== TEXT BLOCK ==
-*-

Everyone in a company should be able to relate the basics of what the company is about, in a handful of sentences. This likely – or should – correspond to the “About Us” in your press release boilerplate. If there is confusion around this – or it seems hard – then you probably haven’t really aligned on your strategy. Your story is a reflection of your strategy, and you need to have that buttoned-down first. Our discussion therefore focused on the importance of empowering everyone in the company to be a good storyteller, even if there is reluctance. When it comes down to it, everyone in the company is in sales. Our executives acknowledged spending time on this, even putting a phone camera in employees’ faces and making it fun, while helping hone their story.

-*-

== WORK INSTRUCTION ==
According to the passage on company storytelling, why should everyone in a company be empowered to be a good storyteller? Answer in one to three sentences.

(Items from a data source)
-*-

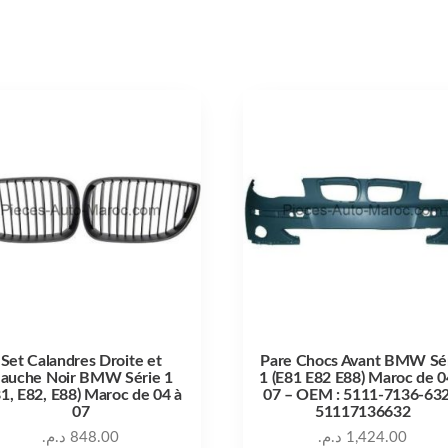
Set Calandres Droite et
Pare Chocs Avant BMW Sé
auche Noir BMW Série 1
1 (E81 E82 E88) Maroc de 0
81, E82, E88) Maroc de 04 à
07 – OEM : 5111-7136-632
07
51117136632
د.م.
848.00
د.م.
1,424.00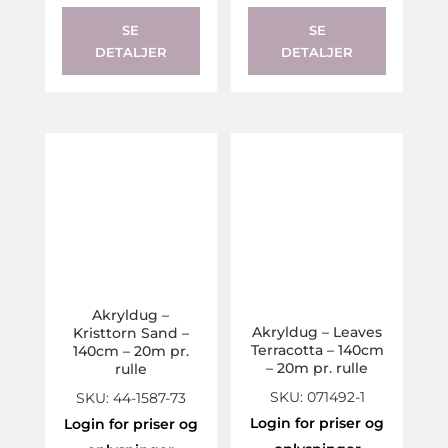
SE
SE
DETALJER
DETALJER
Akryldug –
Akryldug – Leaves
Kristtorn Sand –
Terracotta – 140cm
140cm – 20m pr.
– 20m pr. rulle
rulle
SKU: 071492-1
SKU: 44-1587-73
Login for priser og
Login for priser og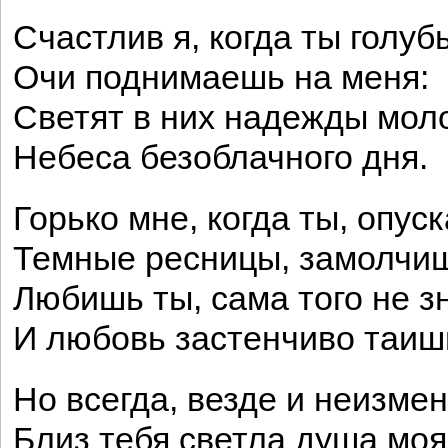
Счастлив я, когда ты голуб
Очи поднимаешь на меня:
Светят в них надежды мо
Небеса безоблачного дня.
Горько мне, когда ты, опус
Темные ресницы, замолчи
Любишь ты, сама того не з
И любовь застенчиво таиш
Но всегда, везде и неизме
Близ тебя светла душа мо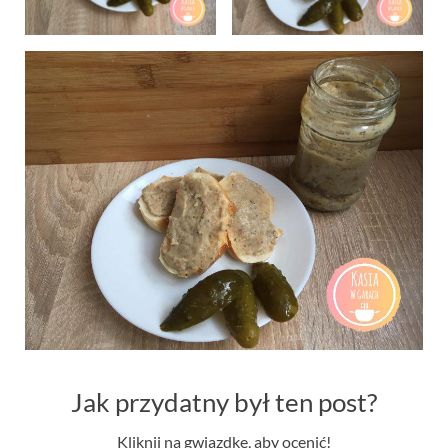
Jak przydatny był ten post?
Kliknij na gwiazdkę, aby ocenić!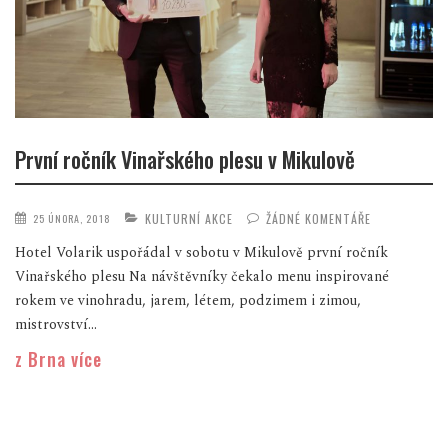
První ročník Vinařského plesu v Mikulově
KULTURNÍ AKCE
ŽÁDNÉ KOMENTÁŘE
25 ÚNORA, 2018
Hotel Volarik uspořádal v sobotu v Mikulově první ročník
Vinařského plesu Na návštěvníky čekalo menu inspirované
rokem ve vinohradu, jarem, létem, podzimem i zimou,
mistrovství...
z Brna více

-*-

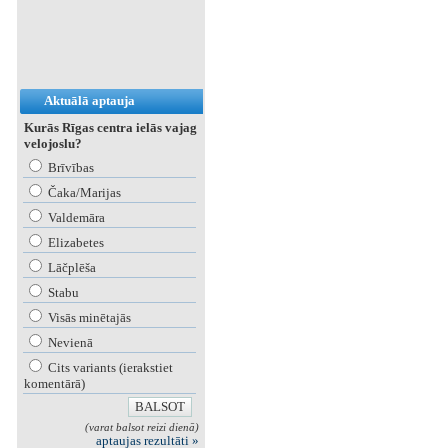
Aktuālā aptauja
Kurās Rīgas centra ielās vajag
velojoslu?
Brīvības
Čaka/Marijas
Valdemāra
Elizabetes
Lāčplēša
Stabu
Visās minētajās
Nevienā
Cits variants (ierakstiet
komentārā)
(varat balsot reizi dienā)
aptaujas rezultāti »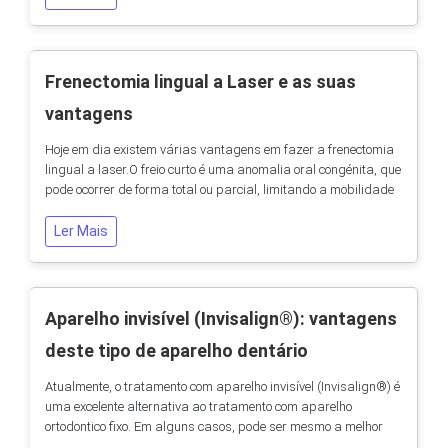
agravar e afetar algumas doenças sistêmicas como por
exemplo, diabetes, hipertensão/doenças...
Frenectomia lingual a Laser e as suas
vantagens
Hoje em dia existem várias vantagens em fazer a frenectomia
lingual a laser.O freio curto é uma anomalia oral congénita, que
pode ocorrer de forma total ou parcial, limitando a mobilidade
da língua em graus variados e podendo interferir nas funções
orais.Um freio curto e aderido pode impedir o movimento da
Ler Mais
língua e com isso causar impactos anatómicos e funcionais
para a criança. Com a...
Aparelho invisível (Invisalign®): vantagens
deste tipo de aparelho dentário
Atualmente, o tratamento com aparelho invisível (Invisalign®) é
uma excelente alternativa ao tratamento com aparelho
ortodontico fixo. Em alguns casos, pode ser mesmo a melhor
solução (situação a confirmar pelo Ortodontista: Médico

-*-

== WRITTEN ANSWER ==
Everyone in the company should be a good storyteller because, as the text puts it, "everyone in the company is in sales." Each employee should therefore be able to relate the basics of what the company is about in a handful of sentences.